Les effets anti-cancer des polyacétylènes

En 2009, des scientifiques danois de l’université d’Aarhus ont publié une étude in vitro dans laquelle ils ont exposé des cellules cancéreuses du côlon Caco-2 au falcarinol, au falcarindiol, au panaxydol et à la falcarinone. [Agric Food Chem. 2009;57(18):8290-6.]

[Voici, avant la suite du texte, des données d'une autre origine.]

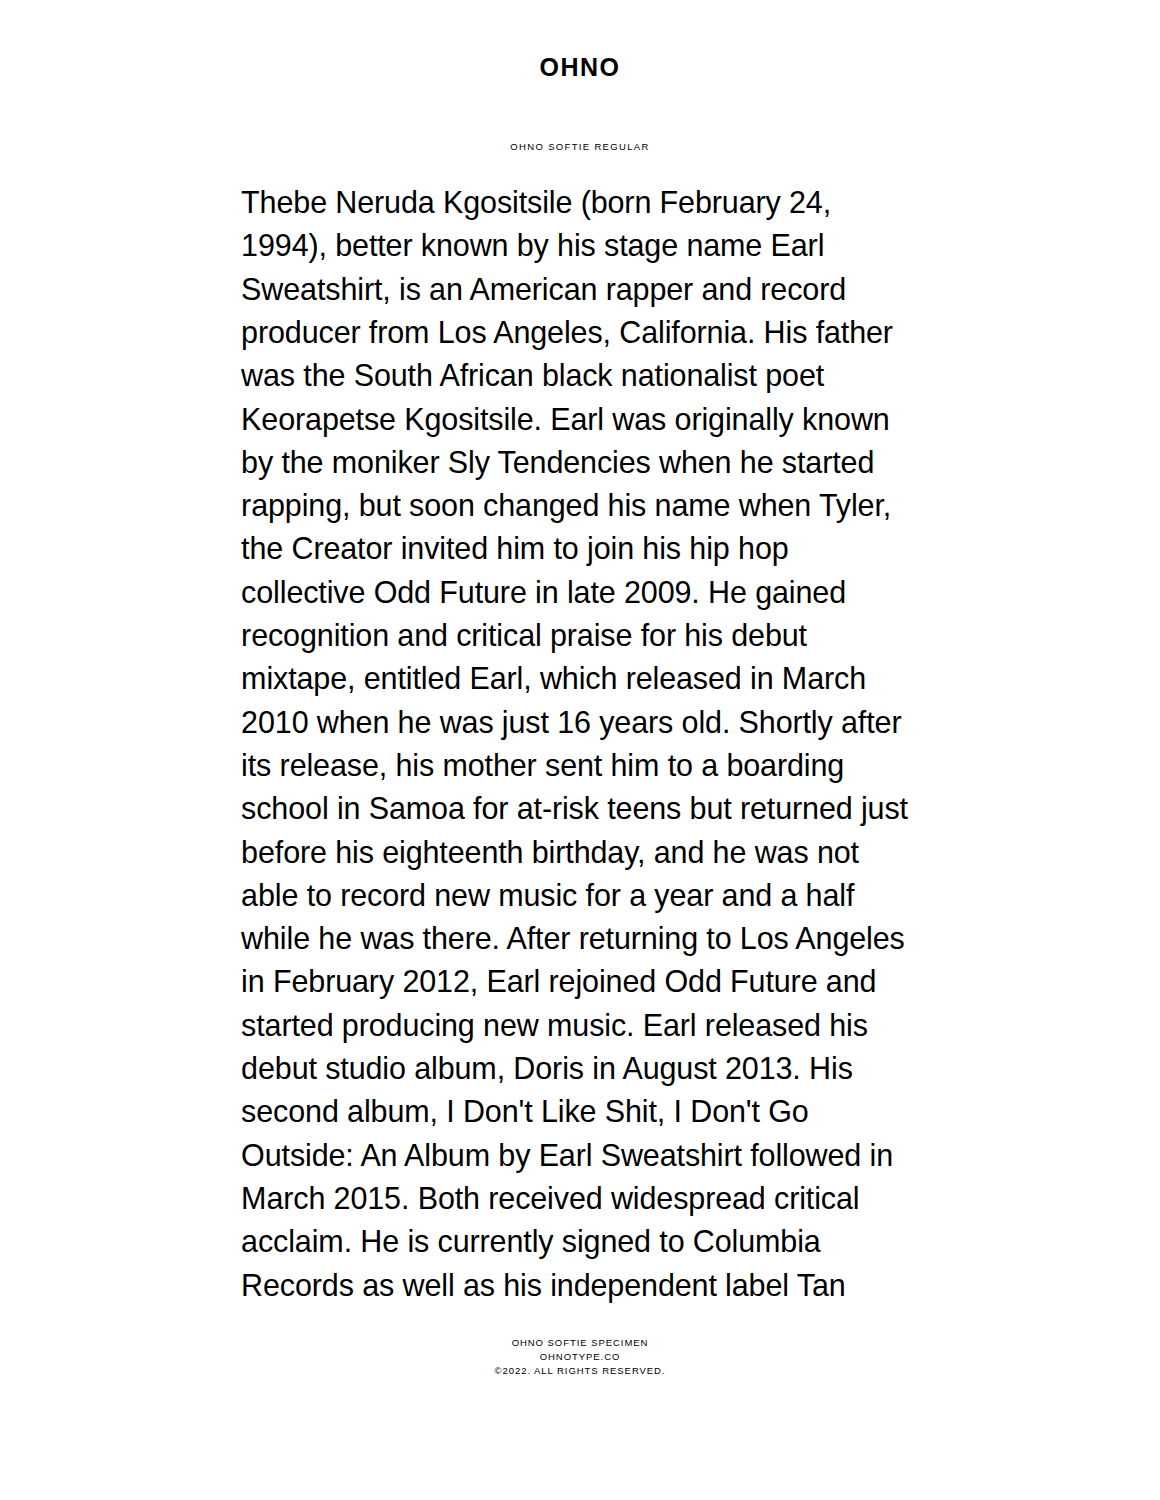OHNO
OHNO SOFTIE REGULAR
Thebe Neruda Kgositsile (born February 24, 1994), better known by his stage name Earl Sweatshirt, is an American rapper and record producer from Los Angeles, California. His father was the South African black nationalist poet Keorapetse Kgositsile. Earl was originally known by the moniker Sly Tendencies when he started rapping, but soon changed his name when Tyler, the Creator invited him to join his hip hop collective Odd Future in late 2009. He gained recognition and critical praise for his debut mixtape, entitled Earl, which released in March 2010 when he was just 16 years old. Shortly after its release, his mother sent him to a boarding school in Samoa for at-risk teens but returned just before his eighteenth birthday, and he was not able to record new music for a year and a half while he was there. After returning to Los Angeles in February 2012, Earl rejoined Odd Future and started producing new music. Earl released his debut studio album, Doris in August 2013. His second album, I Don't Like Shit, I Don't Go Outside: An Album by Earl Sweatshirt followed in March 2015. Both received widespread critical acclaim. He is currently signed to Columbia Records as well as his independent label Tan
OHNO SOFTIE SPECIMEN
OHNOTYPE.CO
©2022. ALL RIGHTS RESERVED.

Dans les faibles concentrations attendues dans l’organisme des personnes qui mangent des carottes, des panais et des légumes apparentés, le falcarinol était l’inhibiteur de cancer le plus puissant. Le falcarinol, comme les autres polyacétylènes testés, a également renforcé l’effet anticancéreux du falcarinol.

falcarinol-falcarindiol

Une autre conclusion

“La présente étude démontre que les polyacétylènes aliphatiques en C17 sont des principes anticancéreux potentiels des carottes et des légumes apparentés et que l’interaction synergique entre les polyacétylènes bioactifs peut être importante pour leur bioactivité”, écrivent les Danois.

Source de l’article: Polyacetylenes, the lesser known cancer inhibitors in carrot, celery and parsnip

Source Ergo-log: J Agric Food Chem. 2005;53(7):2518-23.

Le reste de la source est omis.